I picked up Vespertine by Margaret Rogerson sort of by accident. I remember thinking the plot and general world sounded interesting. What I didn’t realise until after the fact was that I had read both of Rogerson’s previous novels and really enjoyed them. Of the three, Vespertine is definitely my favourite.
It’s very much a standard YA fantasy plot, with a late-teens Chosen One discovering world-saving powers. In this case, Artemisia is a seventeen-year-old Gray Sister, an order of nuns who are responsible for laying the dead to rest. She discovers she is resistant to possession, and gains awesome powers that she puts to use protecting her world from bad guys. Happily, Rogerson’s writing and world building more than elevates the material.
What I enjoyed most here was the world. This is a fantasy world reminiscent of medieval-ish Europe, governed by a religious order. When someone dies, depending on the manner of death, their spirit returns unless it is put to rest. Some spirits are weak, and some are so powerful they can destroy humanity if released. The ruling body is based on the religion that arose to combat these spirits, and leaders hold relics that house spirits that grant them powers (ie healing, fighting, compelling other to do as they say, etc). Rogerson introduces everything beautifully, without trying to mash it all into two sentences like I just did. Rogerson gives you the answers you’re looking for, without being too obvious, or having three solid pages of exposition.
Artemisia, our hero and first-person narrator, ends up wielding one of the revenants without training, which means she has to live with it constantly in her head. It’s a bit like being given a lightsabre, but not being told how to turn the lightsabre off. She has to walk around with this dangerous thing blasting all over the place, but it turns out that the revenant is sentient and has a personality, and its own wants and agenda. It grants her tremendous power, but for her to use them puts her at risk to be consumed by the revenant, who seems to have an unquenchable thirst for human lives.

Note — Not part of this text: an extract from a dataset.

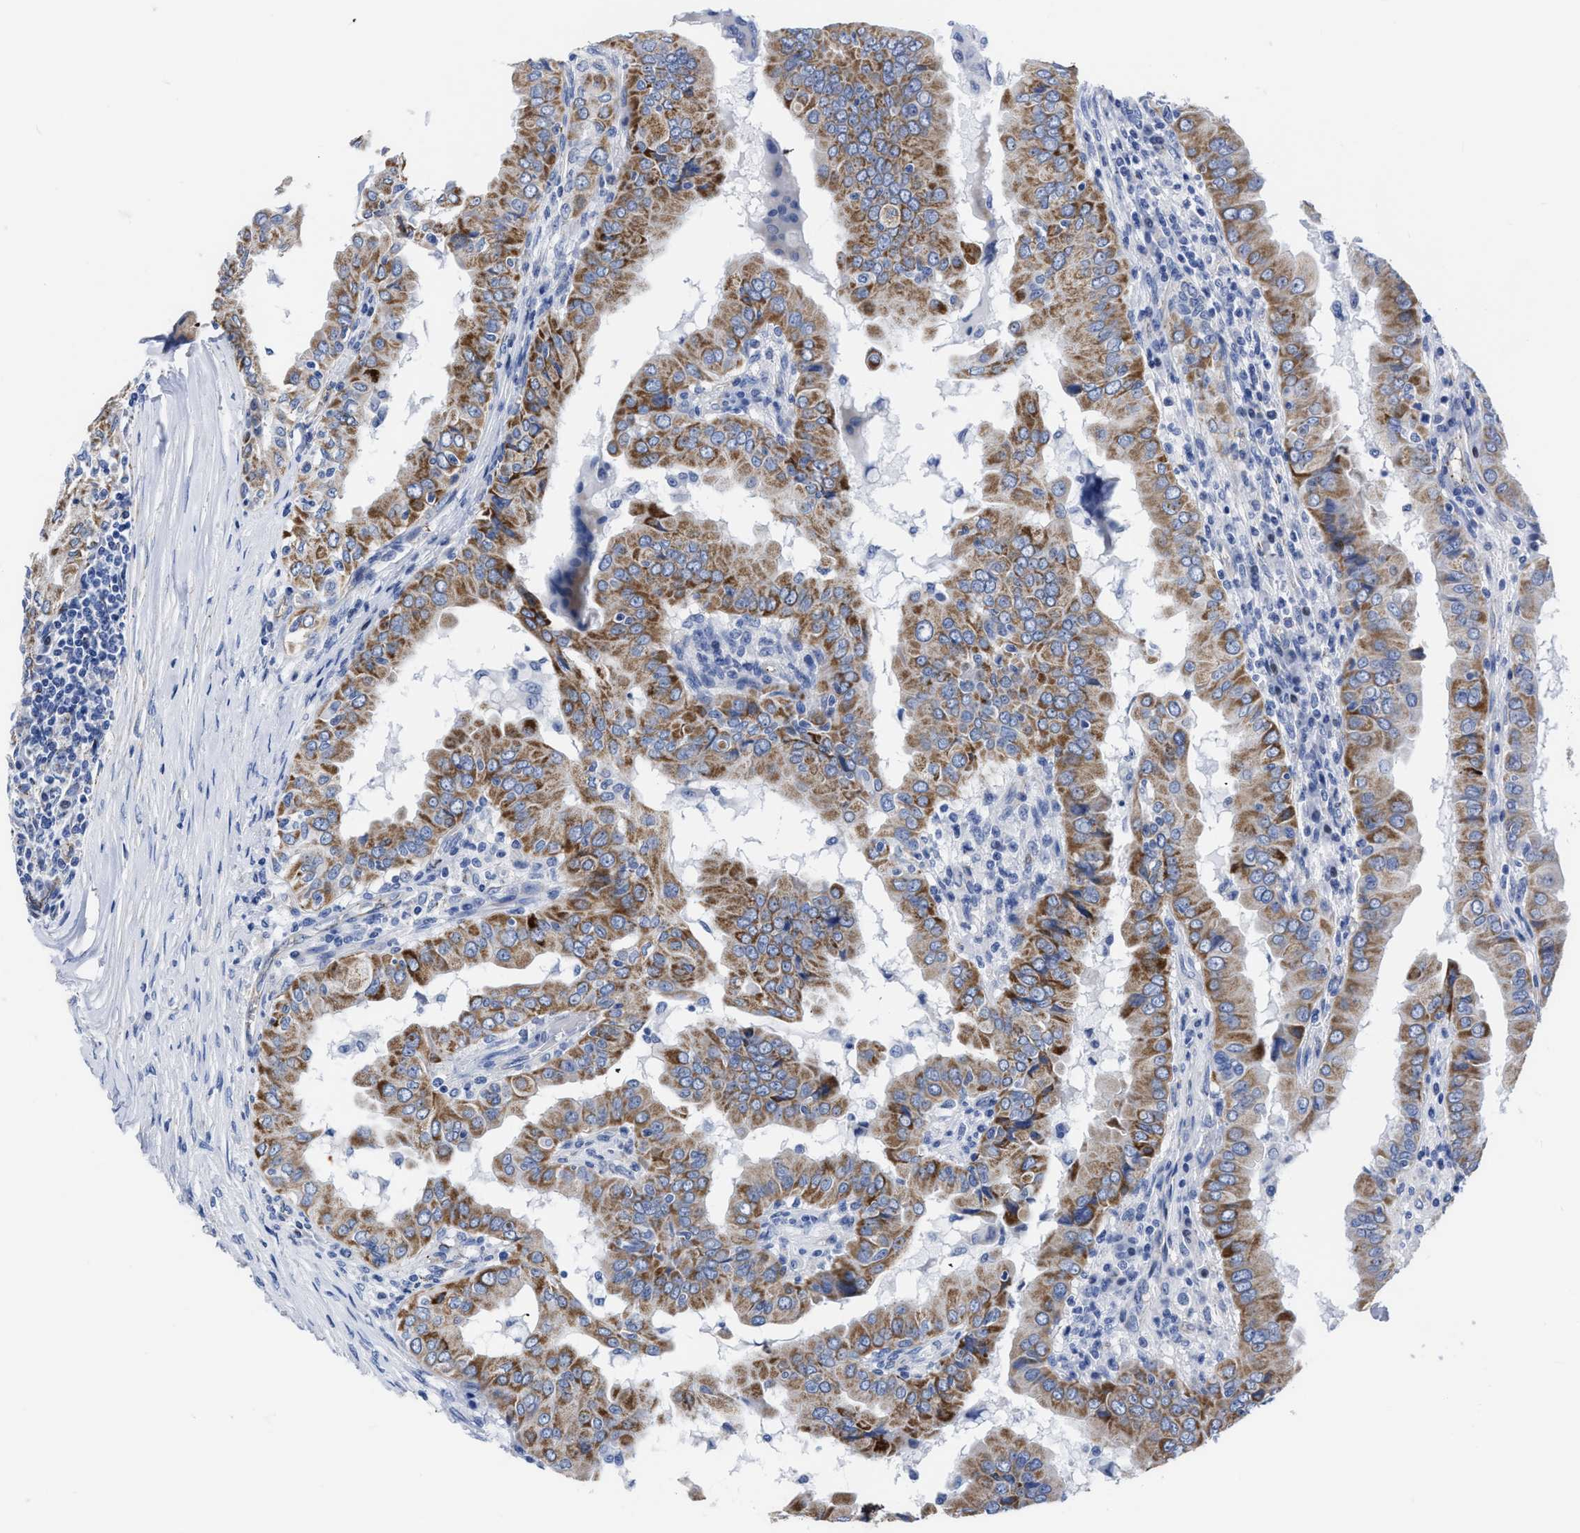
{"staining": {"intensity": "moderate", "quantity": ">75%", "location": "cytoplasmic/membranous"}, "tissue": "thyroid cancer", "cell_type": "Tumor cells", "image_type": "cancer", "snomed": [{"axis": "morphology", "description": "Papillary adenocarcinoma, NOS"}, {"axis": "topography", "description": "Thyroid gland"}], "caption": "This is an image of IHC staining of thyroid papillary adenocarcinoma, which shows moderate positivity in the cytoplasmic/membranous of tumor cells.", "gene": "KCNMB3", "patient": {"sex": "male", "age": 33}}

This is the first of Rogerson’s novels to be part of a series, her previous two being standalones. While this novel didn’t end of a cliffhanger, I closed the book wanting more. Not because there were loose ends, but because the world and characters were so compelling I just wanted to know more. I could go on and on about everything I loved about this novel. If anything I wrote here sounds at all interesting to you, you should absolutely pick it up. Definitely my favourite book so far this year.